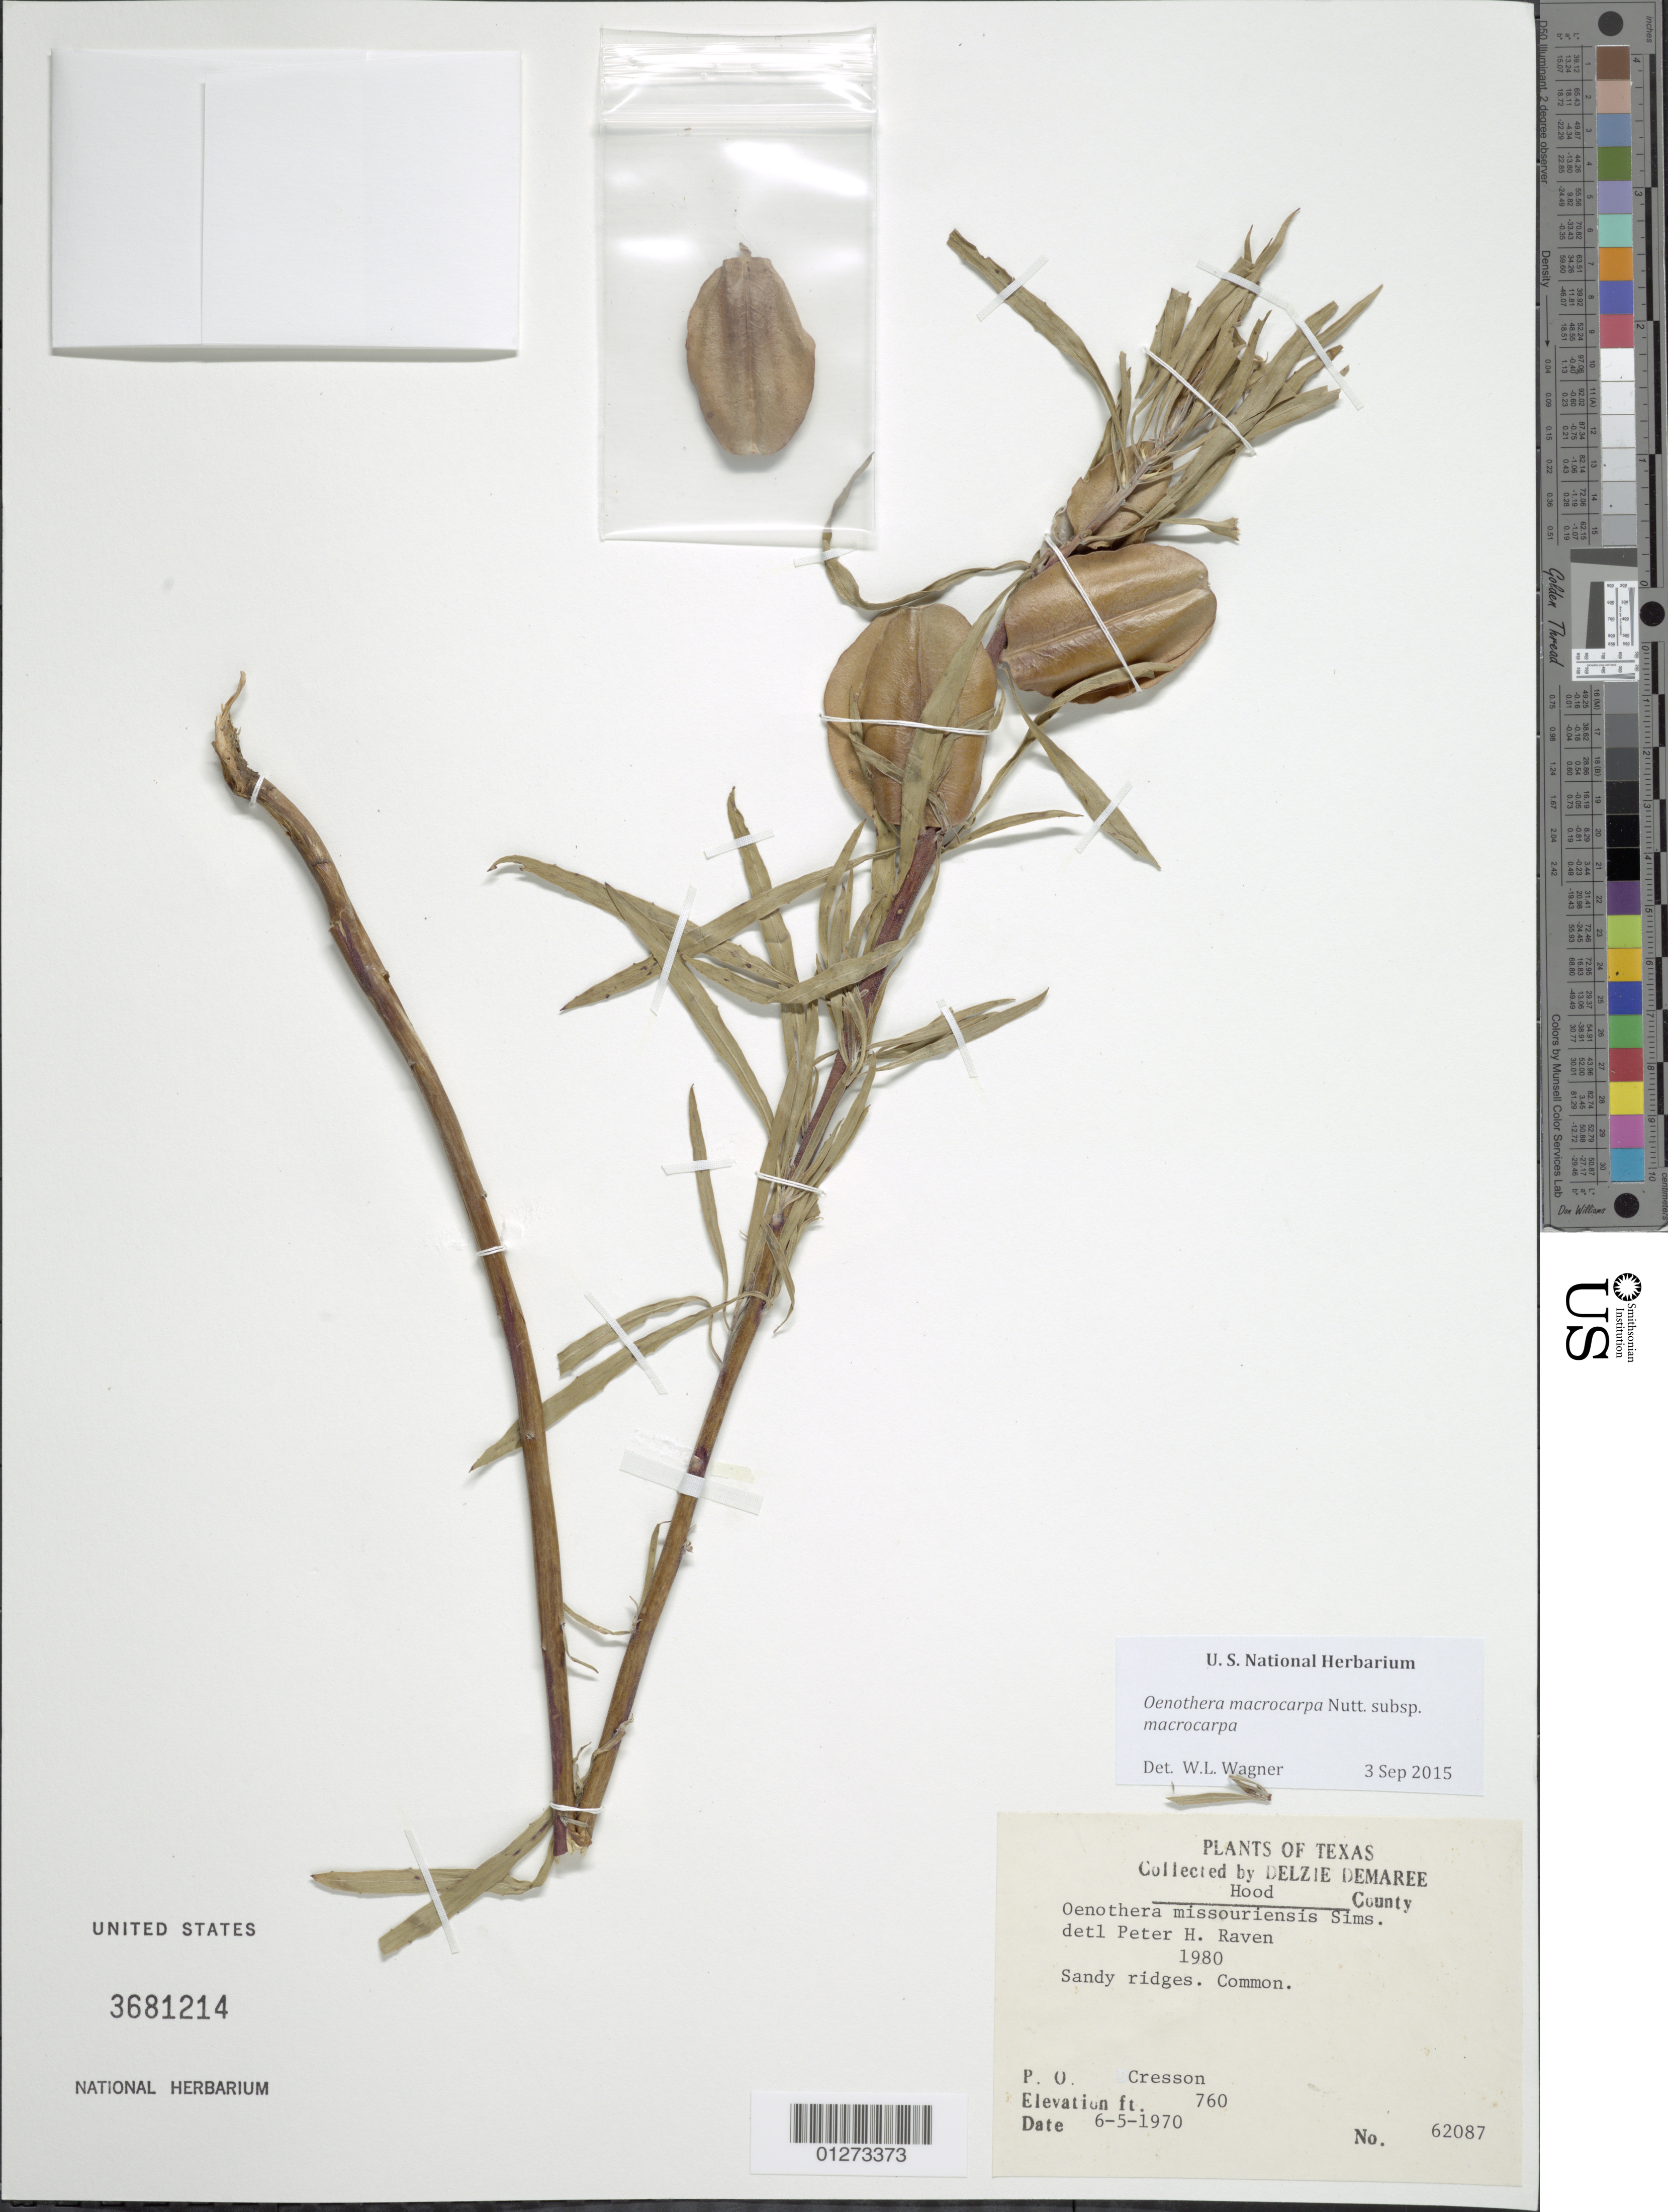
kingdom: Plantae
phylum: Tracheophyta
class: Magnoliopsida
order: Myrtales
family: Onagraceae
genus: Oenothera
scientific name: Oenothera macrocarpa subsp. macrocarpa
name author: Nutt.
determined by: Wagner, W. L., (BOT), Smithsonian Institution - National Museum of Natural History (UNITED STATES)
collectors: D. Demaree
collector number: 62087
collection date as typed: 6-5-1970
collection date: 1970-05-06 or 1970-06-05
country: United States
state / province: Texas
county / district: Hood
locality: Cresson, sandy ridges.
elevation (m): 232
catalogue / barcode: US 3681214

§

▸ Direction
Retype the lines starting with the line containing "class: Magnoliopsida" and going on through the end of the records.

▸ Exercise solution
class: Magnoliopsida
order: Myrtales
family: Onagraceae
genus: Oenothera
scientific name: Oenothera macrocarpa subsp. macrocarpa
name author: Nutt.
determined by: Wagner, W. L., (BOT), Smithsonian Institution - National Museum of Natural History (UNITED STATES)
collectors: D. Demaree
collector number: 62087
collection date as typed: 6-5-1970
collection date: 1970-05-06 or 1970-06-05
country: United States
state / province: Texas
county / district: Hood
locality: Cresson, sandy ridges.
elevation (m): 232
catalogue / barcode: US 3681214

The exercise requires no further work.